Spotify e la musica da non comprare

26 Febbraio 2019 di Paolo Morati

Fra Spotify, Deezer, Apple Music, eccetera, è possibile che in molti non si ricordino quando hanno acquistato l’ultimo disco fisico, vinile o CD che fosse. Dal canto nostro siamo comunque rimasti colpiti, un paio di giorni fa in metropolitana, dai manifesti che reclamizzavano l’uscita di un paio di nuovi album di cantanti italiani, di quelli che oggi girano in gran parte delle orecchie degli adolescenti, ormai nella sostanza orientati solo su quel genere che va per la maggiore, ossia trap e dintorni. Niente di male, per carità, il problema è che in bella evidenza oltre agli slogan di ordinanza l’invito non era (come logica vorrebbe) a “comprare” bensì ad “ascoltare”, e chiaramente sulla piattaforma di streaming più popolare, cioè Spotify, e che consente anche una fruizione gratuita, seppure in bassa qualità. E che, a scanso di equivoci, tra un vinile e l’altro usiamo anche noi.

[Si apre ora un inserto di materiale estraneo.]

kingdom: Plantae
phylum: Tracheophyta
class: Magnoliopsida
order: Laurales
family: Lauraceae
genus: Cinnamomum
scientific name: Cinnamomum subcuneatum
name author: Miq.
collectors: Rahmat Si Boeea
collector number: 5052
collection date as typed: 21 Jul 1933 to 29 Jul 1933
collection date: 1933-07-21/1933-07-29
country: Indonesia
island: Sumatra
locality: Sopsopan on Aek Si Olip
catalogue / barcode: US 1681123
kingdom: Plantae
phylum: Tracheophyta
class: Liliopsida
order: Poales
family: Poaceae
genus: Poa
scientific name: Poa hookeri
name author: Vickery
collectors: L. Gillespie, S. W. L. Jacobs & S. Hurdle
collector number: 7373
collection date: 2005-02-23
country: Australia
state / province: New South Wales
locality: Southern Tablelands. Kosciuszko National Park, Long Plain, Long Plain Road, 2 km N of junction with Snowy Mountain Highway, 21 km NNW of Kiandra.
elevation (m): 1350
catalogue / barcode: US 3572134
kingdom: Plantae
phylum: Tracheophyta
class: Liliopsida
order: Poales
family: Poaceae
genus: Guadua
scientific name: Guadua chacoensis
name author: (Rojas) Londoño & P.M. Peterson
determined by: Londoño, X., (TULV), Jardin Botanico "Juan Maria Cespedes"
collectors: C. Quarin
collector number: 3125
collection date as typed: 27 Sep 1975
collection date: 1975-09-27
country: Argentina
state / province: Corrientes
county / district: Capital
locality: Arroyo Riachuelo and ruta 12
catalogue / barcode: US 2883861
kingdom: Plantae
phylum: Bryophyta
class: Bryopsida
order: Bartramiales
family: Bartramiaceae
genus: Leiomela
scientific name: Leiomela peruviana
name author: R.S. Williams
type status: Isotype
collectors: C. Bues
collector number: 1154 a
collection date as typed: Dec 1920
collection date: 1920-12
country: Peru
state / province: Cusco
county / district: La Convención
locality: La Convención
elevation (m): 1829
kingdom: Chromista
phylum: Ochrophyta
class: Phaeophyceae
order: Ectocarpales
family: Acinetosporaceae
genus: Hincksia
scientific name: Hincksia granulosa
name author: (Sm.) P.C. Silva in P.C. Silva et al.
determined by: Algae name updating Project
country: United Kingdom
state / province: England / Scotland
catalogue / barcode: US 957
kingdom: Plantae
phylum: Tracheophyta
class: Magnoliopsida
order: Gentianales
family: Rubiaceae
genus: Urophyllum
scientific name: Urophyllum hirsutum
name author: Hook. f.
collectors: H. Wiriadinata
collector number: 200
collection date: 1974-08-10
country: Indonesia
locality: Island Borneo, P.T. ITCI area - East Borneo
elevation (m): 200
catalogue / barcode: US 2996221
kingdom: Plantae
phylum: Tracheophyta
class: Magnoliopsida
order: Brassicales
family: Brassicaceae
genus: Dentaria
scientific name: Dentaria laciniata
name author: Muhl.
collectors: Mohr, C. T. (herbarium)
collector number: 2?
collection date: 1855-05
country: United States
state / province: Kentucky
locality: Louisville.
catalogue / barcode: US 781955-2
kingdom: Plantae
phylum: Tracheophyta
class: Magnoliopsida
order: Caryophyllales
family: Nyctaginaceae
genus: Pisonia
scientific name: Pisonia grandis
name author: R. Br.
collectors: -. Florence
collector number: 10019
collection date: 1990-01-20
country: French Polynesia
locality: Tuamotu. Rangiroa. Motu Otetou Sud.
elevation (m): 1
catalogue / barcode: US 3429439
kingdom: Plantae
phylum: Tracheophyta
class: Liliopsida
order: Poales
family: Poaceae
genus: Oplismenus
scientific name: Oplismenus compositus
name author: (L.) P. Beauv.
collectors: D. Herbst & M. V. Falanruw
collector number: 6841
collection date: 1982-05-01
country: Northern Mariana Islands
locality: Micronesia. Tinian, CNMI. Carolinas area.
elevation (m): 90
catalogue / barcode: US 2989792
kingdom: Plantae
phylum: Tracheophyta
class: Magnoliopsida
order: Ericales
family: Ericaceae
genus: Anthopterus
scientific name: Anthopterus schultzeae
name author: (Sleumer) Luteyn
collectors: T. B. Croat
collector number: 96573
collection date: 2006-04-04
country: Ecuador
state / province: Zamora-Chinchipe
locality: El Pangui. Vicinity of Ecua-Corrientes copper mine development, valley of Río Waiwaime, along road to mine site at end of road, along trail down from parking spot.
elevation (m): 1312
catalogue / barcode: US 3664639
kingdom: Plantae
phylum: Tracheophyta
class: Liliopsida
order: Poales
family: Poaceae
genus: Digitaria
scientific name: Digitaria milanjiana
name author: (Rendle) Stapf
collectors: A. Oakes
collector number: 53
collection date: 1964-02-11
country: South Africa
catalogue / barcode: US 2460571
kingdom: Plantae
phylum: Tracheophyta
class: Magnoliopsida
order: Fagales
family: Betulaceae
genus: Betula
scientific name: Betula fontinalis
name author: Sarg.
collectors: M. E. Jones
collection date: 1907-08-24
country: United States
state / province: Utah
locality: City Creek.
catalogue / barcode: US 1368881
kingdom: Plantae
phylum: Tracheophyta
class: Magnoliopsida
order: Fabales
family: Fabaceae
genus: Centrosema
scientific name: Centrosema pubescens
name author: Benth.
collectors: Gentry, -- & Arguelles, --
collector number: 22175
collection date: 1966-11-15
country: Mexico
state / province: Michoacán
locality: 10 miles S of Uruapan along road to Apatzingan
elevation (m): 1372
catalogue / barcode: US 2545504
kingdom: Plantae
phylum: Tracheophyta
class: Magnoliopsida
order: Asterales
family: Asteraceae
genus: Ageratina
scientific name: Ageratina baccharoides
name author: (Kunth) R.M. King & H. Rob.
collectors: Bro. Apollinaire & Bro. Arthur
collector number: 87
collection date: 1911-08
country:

La riflessione che abbiamo fatto è che se da un lato l’impressione è che si dia ormai per scontato che il pubblico non acquisterà mai non diciamo un CD ma nemmeno un singolo brano in digitale (lo ribadiamo, la pubblicità vuole che ascoltiamo), dall’altro tutto questo è un chiaro e triste segnale di resa di fronte all’inevitabile ridimensionamento a cui la musica intesa come il “mercato di una volta” sta andando incontro e (di conseguenza), alla possibile riduzione degli investimenti in future produzioni, sempre più legate all’immagine che a una, almeno sperata, qualità. Qualità che non vuol dire bella o brutta musica, concetto soggettivo, ma musicisti coinvolti, suoni ricercati, tempo dedicato alla creazione e realizzazione in studio…

Senza stare troppo a scomodare le epoche in cui un album di successo vendeva dieci volte tanto quelle di oggi, il vero problema dell’ascolto (che di fatto ormai fa anche le classifiche) rispetto all’acquisto deriva dalla facilità con cui oggi la musica può essere fruita con il minimo sforzo, e gratis, scatenando record che, pur con gli accordi commerciali con le piattaforme di streaming, non hanno tuttavia la stessa valenza di quando la musica si comprava con i sudati risparmi. Che era una scelta difficile e per questo più selettiva e ragionata rispetto ad oggi. Oltre ad essere consumata e vissuta nella sua completezza di forma e sostanza, compresa la lettura dei testi nel libretto. Insomma, vissuta in tutto e per tutto dal sacrificio dell’investimento al godimento del suono. Con il live che non era il fine massimo ma solo uno dei percorsi di una carriera, laddove oggi un disco o presunto tale è invece legato al fenomeno dei firmacopie (ossia tu compri e noi ti facciamo fare l’autografo o addirittura il selfie con il tuo cantante preferito, il CD poi magari finisce in un cassetto… ) e poi se possibile (gaudio massimo) anche al concerto.

Ecco, se certamente il digitale, la Rete e la conseguente facilitazione della pirateria hanno dato una botta al settore che oggi appare come aver sostanzialmente ceduto all’inevitabile, ci chiediamo che cosa passi tuttavia per la testa delle case discografiche che investono in pubblicità quando rinunciano a promuovere l’acquisto del proprio prodotto invitando ad “ascoltare ora”. Appunto, ora… e domani?